Furia de Buzo Ciego Furia de Buzo Ciego

[El Cartero Valiente; 2007]

Rating: 3/5

Styles: indie rock in Spanish, I guess
Others: The Pillows, a much tighter Pavement

American listeners rarely hear bands from south of the Tropic of Cancer who play multifarious indie-pop, bands like Maracaibo, Venezuela's Furia de Buzo Ciego. Essentially the brainchild of songwriter Abel Murillo, this band augments a standard guitar/bass/drums setup with lite electronics, keys, harmonicas, and some tasty handclaps handclaps.

This follow-up to ¿Por qué no me escribes?, a cassette-only release, is the group's second album. It kicks off with “Buenos Dias,” an instrumental which would easily stand as the album’s highest point if some vocals were added to its chiming orchestration. Although this track clocks in at over four minutes, it never overstays its welcome; such oncision is one of the group’s biggest strengths.

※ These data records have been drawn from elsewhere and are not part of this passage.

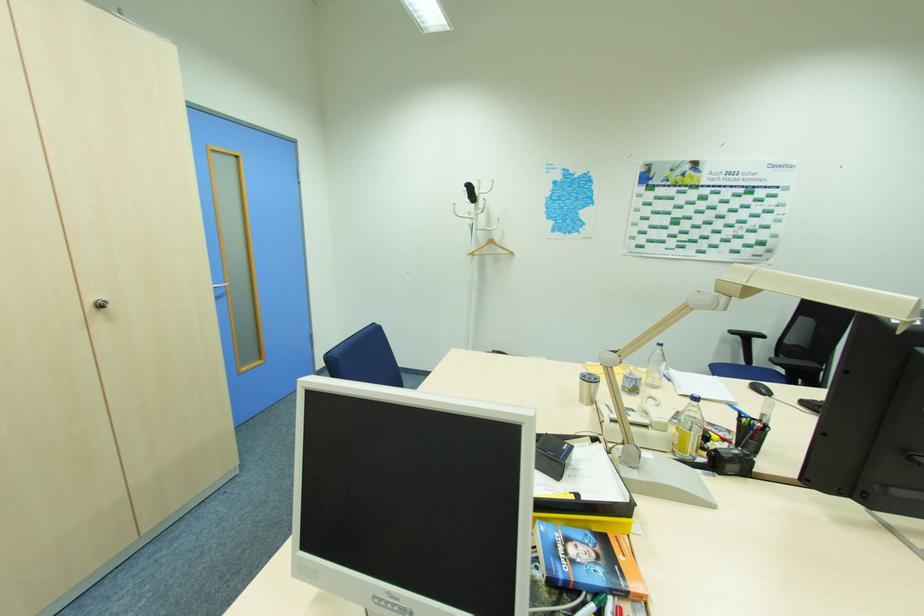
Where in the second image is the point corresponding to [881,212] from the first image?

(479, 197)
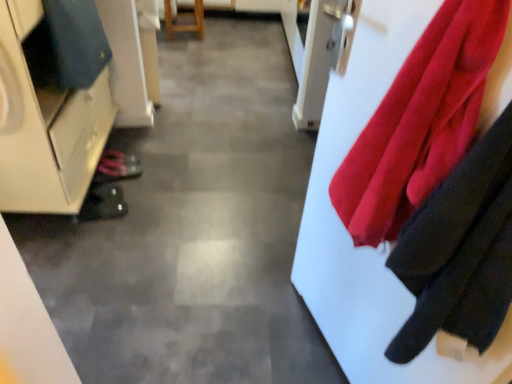
Identify the location of unoccupied region to the right of shiny black shoe at lower left, the 1th shoe positioned from the top. tap(156, 179).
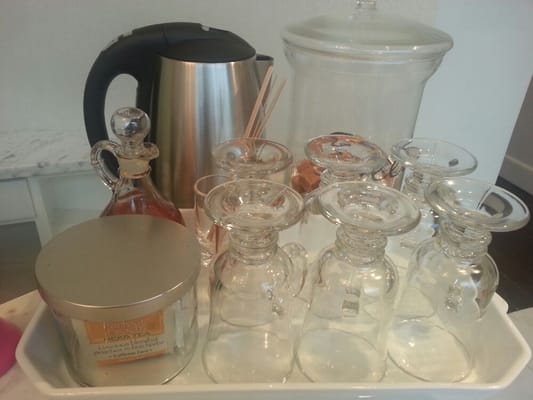
Locate an element on the screen. Image resolution: width=533 pixels, height=400 pixels. glass lid is located at coordinates (370, 32).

The rest of the album sprints by in a cogent half-hour. Many of the songs share melodic tendencies heard in the work of another international pop band, Japan's The Pillows. Highlights abound -- there's the electro-fried “Hogar,” the darker, dancier “Y si no lo hice bien?,” and the hooky, bass-heavy “Todo es Numeros.” Whether your knowledge of Spanish is stunning, a little rusty, or nonexistant, Furia de Buzo Ciego's punchy pop is bound to elicit your elation.